* **Problem to work on**: In the catheter placement text, what is attached to the catheter's connection fitting after the electrostimulation needle is removed?
═════ Text shown ═════
Once a response to electrostimulation is observed indicating appropriate placement of the catheter 100, an injection of a small amount of an appropriate anesthetic compound through the electrostimulation needle 200 may be administered such that the spread of the anesthetic compound is observed under ultrasound and a diminished response to stimulation may also be observed in order to verify proper placement of the catheter 100, assuming a hollow injection-type electrostimulation needle 200 was used. Once the proper placement of the catheter 100 has been verified, the electrostimulation needle 200 may be removed from the catheter 100, and a fluid line 1006 may be attached to the connection fitting 110 of the catheter 100, as shown in
The free end 1008 of the fluid line 1006 may be attached to any known means of delivering liquid anesthetic formulations including but not limited to fluid infusion pump, patient controlled anesthetics delivery device, hypodermic syringes, pressurized fluid containers, and drip bags. If the catheter 100 is to be retained by the patient for the long-term relief of a chronic pain condition, the free end 1008 of the fluid line 1006 may be connected to an existing device that may introduce an amount of an anesthetic compound according to a predetermined schedule, which may be modified by patient inputs.
═════ Record excerpts ═════
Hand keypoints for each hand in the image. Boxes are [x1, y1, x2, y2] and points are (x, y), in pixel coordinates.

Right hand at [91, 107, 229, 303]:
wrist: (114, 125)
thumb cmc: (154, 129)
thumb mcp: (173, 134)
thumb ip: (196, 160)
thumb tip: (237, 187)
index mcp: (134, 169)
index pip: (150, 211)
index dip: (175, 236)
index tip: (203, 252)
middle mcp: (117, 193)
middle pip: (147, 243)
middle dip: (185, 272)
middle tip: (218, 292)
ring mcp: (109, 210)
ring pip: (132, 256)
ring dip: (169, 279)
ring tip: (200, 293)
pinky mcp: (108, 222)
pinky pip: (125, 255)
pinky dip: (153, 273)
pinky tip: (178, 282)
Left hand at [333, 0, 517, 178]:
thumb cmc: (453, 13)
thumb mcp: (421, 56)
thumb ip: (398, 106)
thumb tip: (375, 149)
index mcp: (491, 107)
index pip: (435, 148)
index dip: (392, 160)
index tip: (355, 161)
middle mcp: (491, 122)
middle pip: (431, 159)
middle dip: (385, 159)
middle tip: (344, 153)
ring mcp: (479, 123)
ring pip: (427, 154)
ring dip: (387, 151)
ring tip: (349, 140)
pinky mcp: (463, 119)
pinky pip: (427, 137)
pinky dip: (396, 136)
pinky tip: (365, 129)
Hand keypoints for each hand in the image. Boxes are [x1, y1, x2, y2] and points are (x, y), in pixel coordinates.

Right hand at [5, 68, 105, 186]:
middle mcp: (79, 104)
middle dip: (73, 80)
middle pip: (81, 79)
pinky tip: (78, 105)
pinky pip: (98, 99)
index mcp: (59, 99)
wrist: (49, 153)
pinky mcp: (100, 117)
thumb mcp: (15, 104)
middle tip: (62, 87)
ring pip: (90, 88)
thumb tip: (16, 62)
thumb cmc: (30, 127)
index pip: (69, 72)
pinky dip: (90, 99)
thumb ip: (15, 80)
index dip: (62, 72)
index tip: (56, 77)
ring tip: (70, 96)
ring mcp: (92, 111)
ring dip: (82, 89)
═════
* **Response below**: A fluid line.